* PROBLEM STATEMENT *
In the entries below, find each line with the word "Power" and pull it out.

Start of EXERCISE INPUT

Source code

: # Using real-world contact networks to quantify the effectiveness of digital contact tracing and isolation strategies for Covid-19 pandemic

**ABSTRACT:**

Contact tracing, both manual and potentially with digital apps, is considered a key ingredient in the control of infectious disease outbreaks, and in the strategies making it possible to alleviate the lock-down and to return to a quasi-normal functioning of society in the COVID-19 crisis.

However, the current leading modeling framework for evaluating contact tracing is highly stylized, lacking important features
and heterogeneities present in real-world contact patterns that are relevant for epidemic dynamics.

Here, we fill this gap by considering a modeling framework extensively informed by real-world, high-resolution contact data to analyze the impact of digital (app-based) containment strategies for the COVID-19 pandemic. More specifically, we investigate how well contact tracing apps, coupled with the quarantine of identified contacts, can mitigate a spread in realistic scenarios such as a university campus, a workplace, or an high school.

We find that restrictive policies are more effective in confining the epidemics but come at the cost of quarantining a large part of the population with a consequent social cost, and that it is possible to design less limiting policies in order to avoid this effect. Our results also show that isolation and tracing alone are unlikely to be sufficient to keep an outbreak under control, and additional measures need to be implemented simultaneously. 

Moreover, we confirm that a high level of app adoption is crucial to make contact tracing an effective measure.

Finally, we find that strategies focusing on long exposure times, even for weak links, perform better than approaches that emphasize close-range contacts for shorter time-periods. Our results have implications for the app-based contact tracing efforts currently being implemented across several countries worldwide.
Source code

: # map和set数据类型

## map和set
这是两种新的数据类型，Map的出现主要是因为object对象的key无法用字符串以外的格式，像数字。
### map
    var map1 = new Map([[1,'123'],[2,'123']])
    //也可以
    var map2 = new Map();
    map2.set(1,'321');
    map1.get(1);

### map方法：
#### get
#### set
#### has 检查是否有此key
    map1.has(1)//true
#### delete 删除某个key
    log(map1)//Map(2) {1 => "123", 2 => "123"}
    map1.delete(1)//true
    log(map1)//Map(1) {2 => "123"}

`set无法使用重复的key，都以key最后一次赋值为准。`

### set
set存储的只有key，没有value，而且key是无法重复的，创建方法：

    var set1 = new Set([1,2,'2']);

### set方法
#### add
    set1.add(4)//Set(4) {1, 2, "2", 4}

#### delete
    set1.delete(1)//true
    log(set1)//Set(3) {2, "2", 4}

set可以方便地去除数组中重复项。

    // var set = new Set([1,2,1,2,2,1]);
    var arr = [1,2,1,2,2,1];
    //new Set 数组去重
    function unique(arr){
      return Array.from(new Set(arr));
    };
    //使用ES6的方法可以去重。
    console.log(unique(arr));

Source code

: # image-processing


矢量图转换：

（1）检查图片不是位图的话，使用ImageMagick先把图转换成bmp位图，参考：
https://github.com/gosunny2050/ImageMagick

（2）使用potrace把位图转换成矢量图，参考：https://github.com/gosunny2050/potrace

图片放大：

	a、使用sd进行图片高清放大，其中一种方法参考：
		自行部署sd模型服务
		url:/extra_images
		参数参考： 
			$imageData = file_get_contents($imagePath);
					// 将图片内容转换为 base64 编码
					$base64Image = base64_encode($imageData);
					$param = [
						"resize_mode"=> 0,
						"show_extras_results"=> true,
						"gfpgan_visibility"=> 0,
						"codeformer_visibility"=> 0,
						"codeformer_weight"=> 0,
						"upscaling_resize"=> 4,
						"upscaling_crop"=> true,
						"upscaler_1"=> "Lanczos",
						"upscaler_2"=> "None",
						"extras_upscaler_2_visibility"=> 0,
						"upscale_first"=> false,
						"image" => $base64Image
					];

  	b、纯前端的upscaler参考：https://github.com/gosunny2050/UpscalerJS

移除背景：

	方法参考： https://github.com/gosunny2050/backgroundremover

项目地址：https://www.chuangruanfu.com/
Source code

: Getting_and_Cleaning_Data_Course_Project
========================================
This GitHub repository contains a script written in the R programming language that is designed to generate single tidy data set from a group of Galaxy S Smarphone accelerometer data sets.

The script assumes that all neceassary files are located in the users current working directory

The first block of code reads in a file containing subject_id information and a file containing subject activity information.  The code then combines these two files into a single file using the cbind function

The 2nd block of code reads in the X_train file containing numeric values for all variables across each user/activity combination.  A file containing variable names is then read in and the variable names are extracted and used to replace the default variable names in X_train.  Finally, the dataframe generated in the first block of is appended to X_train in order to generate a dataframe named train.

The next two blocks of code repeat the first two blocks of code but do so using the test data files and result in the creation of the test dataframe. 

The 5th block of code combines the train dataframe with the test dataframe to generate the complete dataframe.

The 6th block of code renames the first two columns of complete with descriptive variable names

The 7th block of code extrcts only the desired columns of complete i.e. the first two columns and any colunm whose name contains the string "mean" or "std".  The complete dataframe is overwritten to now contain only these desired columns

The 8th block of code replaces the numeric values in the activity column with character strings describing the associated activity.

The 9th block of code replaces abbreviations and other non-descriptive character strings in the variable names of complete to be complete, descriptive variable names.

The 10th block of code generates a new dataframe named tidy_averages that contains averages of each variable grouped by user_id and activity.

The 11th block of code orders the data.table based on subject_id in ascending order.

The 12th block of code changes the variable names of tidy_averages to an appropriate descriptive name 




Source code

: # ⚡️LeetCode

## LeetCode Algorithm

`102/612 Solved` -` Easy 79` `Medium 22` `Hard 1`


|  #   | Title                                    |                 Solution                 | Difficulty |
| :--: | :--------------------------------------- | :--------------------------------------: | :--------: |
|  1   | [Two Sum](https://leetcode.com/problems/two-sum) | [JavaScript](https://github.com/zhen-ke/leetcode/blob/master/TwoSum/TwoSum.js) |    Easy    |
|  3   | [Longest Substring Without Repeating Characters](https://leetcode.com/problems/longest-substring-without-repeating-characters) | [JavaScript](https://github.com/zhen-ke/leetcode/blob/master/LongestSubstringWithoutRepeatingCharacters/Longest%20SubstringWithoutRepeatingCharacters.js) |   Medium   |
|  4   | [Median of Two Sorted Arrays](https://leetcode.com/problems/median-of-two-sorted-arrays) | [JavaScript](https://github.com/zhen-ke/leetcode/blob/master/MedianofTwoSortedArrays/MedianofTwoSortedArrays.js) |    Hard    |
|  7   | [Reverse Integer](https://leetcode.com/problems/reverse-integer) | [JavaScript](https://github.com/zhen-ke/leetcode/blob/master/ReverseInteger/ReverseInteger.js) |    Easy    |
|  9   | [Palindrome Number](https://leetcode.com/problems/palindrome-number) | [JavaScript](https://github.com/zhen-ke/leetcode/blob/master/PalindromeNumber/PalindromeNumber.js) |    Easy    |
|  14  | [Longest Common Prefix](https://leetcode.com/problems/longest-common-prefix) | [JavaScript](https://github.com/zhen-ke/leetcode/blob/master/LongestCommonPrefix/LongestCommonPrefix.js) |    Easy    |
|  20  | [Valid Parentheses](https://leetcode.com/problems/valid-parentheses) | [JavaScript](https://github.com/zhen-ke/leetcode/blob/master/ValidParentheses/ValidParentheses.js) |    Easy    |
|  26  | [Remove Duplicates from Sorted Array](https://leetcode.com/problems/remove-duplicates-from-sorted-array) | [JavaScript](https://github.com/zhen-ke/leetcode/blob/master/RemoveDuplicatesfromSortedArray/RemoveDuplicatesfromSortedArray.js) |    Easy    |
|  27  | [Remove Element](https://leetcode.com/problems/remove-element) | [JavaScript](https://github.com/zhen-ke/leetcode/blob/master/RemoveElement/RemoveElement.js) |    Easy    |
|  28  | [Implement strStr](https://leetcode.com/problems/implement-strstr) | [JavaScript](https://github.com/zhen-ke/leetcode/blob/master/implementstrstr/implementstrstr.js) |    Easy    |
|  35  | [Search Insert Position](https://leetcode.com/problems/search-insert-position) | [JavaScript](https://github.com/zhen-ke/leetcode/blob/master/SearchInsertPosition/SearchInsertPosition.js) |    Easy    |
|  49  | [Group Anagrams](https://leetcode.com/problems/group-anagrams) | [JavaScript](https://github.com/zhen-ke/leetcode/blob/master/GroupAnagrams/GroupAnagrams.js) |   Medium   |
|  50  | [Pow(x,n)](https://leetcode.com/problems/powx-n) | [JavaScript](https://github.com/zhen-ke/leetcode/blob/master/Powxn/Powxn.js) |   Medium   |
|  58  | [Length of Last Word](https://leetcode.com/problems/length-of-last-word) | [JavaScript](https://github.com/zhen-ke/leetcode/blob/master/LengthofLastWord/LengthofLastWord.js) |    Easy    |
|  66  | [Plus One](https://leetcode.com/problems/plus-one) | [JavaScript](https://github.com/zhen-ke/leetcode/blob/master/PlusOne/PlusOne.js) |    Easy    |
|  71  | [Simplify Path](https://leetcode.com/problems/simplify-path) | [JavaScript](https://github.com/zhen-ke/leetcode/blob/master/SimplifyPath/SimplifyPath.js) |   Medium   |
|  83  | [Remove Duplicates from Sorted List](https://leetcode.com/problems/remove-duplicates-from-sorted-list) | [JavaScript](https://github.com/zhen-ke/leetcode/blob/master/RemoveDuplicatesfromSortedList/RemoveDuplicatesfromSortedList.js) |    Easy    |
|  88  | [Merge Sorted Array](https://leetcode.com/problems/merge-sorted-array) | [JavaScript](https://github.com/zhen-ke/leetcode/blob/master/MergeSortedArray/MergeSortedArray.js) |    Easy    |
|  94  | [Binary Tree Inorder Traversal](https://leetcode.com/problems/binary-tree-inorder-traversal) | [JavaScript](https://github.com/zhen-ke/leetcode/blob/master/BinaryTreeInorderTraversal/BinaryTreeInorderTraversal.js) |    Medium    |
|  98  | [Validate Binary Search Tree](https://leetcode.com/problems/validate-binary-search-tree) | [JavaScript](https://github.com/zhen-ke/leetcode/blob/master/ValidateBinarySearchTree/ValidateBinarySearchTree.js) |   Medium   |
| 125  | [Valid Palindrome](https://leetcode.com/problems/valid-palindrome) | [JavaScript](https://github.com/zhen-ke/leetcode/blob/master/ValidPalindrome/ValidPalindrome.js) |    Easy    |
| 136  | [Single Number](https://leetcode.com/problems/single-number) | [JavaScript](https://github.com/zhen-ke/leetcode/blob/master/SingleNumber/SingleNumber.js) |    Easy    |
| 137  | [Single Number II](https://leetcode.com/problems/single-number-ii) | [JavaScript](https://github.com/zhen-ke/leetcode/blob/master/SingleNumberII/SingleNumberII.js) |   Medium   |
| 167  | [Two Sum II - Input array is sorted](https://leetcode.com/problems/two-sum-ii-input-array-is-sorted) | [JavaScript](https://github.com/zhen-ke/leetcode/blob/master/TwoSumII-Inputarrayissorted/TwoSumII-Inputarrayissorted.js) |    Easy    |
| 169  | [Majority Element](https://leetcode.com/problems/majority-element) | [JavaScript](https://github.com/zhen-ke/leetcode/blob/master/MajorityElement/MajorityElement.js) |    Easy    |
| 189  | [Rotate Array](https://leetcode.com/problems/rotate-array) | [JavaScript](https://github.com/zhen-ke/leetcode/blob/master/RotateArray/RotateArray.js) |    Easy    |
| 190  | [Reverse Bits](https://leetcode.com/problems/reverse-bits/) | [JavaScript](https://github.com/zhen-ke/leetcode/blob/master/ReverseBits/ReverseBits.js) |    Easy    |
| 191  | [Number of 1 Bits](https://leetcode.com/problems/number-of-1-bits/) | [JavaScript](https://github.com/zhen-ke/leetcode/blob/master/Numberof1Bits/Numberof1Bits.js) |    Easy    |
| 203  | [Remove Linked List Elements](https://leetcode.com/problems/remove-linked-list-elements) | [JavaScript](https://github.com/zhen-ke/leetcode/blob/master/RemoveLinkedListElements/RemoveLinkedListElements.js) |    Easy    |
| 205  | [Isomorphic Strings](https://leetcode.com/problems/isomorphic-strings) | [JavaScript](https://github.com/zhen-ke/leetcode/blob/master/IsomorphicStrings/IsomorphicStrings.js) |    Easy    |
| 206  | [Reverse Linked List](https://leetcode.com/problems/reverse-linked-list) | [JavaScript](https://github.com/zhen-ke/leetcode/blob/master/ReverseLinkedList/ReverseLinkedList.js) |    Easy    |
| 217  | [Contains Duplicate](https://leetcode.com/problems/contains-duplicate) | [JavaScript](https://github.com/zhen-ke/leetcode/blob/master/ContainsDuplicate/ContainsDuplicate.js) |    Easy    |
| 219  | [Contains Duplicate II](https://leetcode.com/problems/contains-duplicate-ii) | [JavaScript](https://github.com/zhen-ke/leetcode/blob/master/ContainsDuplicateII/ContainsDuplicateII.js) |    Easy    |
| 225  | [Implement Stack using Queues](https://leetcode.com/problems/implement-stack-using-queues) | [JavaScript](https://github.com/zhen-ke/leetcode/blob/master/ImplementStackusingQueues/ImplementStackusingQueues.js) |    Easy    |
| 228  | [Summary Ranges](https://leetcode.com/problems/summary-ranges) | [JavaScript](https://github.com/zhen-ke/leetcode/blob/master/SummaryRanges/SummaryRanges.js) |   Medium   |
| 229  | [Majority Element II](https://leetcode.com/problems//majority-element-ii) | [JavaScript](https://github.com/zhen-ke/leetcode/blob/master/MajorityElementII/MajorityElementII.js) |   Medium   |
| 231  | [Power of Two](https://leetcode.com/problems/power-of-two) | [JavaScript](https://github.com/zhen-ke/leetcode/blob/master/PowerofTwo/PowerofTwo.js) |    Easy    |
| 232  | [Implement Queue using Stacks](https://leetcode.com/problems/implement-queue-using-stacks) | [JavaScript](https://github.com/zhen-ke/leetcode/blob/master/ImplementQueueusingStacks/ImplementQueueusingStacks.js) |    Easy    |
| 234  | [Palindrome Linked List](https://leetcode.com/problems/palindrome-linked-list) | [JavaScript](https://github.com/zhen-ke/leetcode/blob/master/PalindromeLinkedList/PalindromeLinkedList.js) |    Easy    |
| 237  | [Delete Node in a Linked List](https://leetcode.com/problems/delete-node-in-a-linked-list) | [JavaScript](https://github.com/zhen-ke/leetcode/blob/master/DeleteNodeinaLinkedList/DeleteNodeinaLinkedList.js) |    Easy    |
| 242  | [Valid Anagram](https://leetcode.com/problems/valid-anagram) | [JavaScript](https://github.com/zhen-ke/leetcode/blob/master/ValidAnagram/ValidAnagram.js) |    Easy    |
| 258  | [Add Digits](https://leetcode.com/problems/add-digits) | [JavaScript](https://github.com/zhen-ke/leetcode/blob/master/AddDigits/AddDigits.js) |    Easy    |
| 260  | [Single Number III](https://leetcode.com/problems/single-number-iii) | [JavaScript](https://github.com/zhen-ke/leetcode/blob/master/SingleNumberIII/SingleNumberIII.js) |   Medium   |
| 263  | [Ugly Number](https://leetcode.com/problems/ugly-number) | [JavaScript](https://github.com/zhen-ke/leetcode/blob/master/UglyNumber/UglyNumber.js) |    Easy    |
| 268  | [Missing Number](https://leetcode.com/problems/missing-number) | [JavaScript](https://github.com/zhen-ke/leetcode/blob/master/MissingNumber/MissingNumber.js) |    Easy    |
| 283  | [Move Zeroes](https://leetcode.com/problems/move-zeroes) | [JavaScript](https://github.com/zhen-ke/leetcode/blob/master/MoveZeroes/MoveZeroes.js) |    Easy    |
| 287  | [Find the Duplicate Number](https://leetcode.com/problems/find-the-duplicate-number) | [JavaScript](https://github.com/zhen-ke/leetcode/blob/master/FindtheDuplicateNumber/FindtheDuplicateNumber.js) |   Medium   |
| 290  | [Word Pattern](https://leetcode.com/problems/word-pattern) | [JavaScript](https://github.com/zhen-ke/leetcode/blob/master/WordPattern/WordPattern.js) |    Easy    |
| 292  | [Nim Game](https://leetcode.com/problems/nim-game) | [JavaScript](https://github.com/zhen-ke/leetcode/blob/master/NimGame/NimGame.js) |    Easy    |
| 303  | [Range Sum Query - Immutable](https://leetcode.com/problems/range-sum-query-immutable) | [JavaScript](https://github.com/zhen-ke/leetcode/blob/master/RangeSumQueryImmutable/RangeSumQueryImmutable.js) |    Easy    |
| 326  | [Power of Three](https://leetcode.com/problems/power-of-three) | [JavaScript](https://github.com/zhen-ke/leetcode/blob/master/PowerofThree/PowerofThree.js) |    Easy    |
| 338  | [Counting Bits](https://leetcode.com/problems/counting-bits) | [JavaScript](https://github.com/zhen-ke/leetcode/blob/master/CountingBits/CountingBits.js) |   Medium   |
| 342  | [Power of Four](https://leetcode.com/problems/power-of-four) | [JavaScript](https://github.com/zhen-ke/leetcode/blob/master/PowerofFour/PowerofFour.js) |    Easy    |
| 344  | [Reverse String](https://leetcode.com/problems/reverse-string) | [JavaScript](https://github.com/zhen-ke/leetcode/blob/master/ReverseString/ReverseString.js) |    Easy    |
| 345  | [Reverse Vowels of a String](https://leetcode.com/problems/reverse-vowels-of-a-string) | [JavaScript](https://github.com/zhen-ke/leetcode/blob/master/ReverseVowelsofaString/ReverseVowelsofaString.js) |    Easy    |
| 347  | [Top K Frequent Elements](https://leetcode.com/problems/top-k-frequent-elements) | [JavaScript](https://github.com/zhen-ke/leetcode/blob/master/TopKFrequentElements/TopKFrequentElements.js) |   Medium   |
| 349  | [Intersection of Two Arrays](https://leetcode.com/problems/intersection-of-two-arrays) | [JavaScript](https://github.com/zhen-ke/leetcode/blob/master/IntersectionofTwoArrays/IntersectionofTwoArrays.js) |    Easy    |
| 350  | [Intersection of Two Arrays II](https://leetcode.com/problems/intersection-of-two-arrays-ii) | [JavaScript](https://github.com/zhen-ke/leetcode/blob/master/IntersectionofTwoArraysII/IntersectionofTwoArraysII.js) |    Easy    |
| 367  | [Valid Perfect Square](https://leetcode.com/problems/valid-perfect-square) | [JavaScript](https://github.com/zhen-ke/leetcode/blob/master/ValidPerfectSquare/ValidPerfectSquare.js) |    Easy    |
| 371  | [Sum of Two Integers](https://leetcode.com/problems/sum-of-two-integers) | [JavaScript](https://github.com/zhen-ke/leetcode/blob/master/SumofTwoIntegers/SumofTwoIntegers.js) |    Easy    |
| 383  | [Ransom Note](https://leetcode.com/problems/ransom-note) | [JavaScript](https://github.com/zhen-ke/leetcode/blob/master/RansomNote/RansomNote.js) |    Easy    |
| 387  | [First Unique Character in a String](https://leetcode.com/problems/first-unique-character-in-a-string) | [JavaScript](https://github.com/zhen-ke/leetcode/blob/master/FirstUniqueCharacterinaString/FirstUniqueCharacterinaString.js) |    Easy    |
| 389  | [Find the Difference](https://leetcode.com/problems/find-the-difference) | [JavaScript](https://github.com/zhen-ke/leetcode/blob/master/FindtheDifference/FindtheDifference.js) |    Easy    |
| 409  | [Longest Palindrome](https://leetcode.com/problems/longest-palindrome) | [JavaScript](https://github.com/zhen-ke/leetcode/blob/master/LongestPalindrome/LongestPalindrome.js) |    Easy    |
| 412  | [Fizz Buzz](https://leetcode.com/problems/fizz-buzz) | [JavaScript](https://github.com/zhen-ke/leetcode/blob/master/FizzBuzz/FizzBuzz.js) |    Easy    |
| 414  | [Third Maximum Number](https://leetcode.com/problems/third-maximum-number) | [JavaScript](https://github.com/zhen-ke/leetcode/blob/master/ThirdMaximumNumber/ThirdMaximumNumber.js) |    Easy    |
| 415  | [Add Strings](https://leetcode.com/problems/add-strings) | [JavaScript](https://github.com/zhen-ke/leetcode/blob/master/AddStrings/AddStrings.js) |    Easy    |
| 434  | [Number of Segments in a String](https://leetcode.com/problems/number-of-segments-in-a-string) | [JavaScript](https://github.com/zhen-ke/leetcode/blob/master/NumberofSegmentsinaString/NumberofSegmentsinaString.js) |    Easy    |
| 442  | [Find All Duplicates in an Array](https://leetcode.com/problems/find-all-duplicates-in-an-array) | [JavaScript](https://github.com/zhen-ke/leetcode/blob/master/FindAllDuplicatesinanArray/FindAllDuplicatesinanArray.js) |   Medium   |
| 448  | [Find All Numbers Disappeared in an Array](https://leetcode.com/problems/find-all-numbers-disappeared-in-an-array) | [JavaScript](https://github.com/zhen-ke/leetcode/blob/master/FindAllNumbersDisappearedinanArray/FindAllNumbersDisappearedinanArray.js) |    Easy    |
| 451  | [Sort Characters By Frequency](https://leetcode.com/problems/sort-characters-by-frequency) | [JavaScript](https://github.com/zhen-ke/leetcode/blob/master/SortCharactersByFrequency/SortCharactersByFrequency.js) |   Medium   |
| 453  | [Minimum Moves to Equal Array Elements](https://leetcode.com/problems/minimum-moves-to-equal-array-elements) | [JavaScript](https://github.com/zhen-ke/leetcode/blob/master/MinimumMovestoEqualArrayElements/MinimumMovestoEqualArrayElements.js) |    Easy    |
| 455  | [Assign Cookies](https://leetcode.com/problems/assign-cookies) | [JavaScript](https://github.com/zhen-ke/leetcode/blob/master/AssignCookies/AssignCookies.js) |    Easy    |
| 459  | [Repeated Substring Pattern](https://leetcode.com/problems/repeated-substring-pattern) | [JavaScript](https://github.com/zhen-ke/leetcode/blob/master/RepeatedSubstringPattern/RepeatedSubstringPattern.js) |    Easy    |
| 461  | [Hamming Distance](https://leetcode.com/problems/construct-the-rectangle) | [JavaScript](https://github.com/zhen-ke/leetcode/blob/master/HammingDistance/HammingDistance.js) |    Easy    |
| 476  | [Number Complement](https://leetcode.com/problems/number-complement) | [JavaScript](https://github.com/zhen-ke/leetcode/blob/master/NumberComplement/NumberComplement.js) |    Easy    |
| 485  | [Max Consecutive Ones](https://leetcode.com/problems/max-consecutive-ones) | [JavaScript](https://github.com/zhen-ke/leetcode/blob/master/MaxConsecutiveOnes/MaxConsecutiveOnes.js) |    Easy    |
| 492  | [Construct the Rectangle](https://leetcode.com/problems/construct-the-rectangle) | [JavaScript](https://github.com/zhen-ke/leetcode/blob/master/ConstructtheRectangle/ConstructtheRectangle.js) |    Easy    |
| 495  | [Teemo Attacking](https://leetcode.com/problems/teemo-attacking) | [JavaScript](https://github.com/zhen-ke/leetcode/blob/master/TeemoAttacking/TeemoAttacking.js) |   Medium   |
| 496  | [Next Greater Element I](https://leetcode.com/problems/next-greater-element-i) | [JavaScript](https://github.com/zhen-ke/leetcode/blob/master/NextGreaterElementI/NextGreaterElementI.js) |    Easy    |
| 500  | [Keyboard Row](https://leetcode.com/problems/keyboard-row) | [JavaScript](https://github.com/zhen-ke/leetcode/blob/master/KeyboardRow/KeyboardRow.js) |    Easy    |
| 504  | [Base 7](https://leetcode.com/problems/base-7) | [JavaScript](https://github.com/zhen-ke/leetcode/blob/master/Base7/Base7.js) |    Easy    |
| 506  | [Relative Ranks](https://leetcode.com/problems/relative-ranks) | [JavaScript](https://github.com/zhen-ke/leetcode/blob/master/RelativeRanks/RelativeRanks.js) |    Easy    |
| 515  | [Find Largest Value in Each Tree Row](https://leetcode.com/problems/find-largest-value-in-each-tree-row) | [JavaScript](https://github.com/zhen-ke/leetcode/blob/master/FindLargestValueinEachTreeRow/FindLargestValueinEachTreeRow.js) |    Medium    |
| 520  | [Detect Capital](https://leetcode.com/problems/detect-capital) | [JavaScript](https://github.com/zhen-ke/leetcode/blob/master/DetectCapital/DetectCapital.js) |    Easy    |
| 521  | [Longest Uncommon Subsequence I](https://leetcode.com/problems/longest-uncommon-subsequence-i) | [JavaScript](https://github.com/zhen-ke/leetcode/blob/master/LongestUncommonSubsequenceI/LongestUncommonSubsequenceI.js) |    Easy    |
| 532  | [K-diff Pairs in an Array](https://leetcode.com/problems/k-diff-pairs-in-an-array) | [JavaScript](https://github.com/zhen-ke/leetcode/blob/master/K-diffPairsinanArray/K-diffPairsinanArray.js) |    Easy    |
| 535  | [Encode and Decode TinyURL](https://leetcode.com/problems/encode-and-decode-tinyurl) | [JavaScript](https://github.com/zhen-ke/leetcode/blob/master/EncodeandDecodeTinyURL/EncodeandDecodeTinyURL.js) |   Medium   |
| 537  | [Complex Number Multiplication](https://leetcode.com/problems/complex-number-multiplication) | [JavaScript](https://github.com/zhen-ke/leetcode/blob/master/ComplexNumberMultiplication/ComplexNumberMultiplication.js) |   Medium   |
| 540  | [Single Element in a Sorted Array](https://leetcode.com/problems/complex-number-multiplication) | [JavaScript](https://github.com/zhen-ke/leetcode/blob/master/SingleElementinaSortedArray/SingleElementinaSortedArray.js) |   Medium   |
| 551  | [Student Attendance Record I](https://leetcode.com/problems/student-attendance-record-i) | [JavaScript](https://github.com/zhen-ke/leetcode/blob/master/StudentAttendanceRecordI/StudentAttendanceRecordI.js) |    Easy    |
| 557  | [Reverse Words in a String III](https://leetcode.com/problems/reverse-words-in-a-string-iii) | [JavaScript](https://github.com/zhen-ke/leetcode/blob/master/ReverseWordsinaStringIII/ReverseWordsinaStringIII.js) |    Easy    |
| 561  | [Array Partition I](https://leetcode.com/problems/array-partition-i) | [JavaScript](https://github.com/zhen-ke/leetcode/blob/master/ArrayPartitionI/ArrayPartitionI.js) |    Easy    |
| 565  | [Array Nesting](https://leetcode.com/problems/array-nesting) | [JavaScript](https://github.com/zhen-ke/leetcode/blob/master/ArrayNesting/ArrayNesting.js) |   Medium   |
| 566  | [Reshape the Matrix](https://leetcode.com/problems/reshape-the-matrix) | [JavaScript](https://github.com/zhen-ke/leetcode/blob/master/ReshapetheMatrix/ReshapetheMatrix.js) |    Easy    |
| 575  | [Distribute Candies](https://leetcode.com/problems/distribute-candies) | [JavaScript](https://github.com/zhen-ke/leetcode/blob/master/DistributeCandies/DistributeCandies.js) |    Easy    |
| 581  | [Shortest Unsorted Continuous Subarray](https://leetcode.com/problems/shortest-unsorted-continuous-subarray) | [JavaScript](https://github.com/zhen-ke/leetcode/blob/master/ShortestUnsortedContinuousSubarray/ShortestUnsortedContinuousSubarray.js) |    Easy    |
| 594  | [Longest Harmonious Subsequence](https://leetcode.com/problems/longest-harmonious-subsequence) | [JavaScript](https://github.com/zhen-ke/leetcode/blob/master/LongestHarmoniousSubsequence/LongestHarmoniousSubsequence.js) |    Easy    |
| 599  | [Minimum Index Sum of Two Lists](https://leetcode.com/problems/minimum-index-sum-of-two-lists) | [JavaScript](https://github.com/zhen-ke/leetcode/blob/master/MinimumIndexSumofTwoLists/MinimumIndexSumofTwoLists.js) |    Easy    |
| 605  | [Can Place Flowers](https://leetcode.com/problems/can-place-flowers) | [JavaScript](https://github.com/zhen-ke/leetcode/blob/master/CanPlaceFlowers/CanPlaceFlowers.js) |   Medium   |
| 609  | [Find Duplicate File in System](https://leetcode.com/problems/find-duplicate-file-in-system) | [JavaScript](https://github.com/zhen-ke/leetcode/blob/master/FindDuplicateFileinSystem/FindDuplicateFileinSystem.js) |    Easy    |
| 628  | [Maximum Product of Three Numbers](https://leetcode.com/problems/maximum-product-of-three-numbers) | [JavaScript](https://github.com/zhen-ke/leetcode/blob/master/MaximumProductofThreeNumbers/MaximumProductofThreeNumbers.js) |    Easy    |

End of EXERCISE INPUT

* SOLVED PROBLEM *
| 231  | [Power of Two](https://leetcode.com/problems/power-of-two) | [JavaScript](https://github.com/zhen-ke/leetcode/blob/master/PowerofTwo/PowerofTwo.js) |    Easy    |
| 326  | [Power of Three](https://leetcode.com/problems/power-of-three) | [JavaScript](https://github.com/zhen-ke/leetcode/blob/master/PowerofThree/PowerofThree.js) |    Easy    |
| 342  | [Power of Four](https://leetcode.com/problems/power-of-four) | [JavaScript](https://github.com/zhen-ke/leetcode/blob/master/PowerofFour/PowerofFour.js) |    Easy    |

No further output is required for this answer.